• _WORK REQUIRED_: Lines outside the range are not wanted. Give again exactly the lines between the line holding "right front paw: (152, 172)" and the line holding "left back paw: (240, 178)", inclusive, from the listing below.

START THE DATA

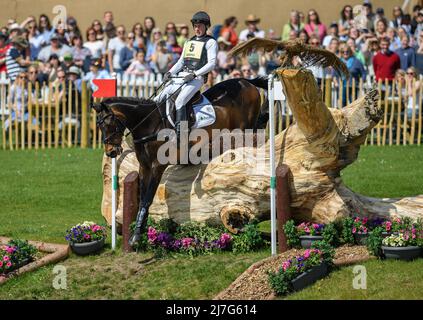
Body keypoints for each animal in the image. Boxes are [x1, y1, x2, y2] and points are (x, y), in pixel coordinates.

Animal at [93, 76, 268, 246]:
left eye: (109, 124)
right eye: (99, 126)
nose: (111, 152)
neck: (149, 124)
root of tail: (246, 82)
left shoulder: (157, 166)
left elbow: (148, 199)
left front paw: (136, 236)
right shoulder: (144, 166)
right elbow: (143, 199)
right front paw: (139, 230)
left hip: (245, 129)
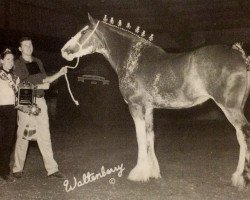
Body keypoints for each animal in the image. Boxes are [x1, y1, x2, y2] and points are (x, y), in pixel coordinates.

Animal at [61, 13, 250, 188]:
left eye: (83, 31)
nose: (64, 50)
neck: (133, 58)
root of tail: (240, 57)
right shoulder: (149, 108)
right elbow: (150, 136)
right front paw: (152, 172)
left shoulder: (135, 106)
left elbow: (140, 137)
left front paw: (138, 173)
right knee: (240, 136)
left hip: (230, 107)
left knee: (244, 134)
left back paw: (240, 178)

END THE DATA
START THE DATA

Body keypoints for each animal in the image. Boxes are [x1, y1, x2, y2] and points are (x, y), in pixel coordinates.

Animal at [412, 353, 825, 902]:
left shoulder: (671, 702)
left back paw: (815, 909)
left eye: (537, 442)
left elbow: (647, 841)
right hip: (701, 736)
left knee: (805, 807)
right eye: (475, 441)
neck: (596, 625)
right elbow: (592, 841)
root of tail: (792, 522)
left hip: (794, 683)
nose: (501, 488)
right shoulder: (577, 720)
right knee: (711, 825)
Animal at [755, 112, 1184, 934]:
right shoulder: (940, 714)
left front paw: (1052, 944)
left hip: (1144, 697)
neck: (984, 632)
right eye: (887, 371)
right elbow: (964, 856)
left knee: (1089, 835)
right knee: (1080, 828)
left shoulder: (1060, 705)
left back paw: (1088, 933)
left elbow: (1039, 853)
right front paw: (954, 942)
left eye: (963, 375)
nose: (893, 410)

END THE DATA

• _THE ANSWER_:
right front paw: (152, 172)
left shoulder: (135, 106)
left elbow: (140, 137)
left front paw: (138, 173)
right knee: (240, 136)
left hip: (230, 107)
left knee: (244, 134)
left back paw: (240, 178)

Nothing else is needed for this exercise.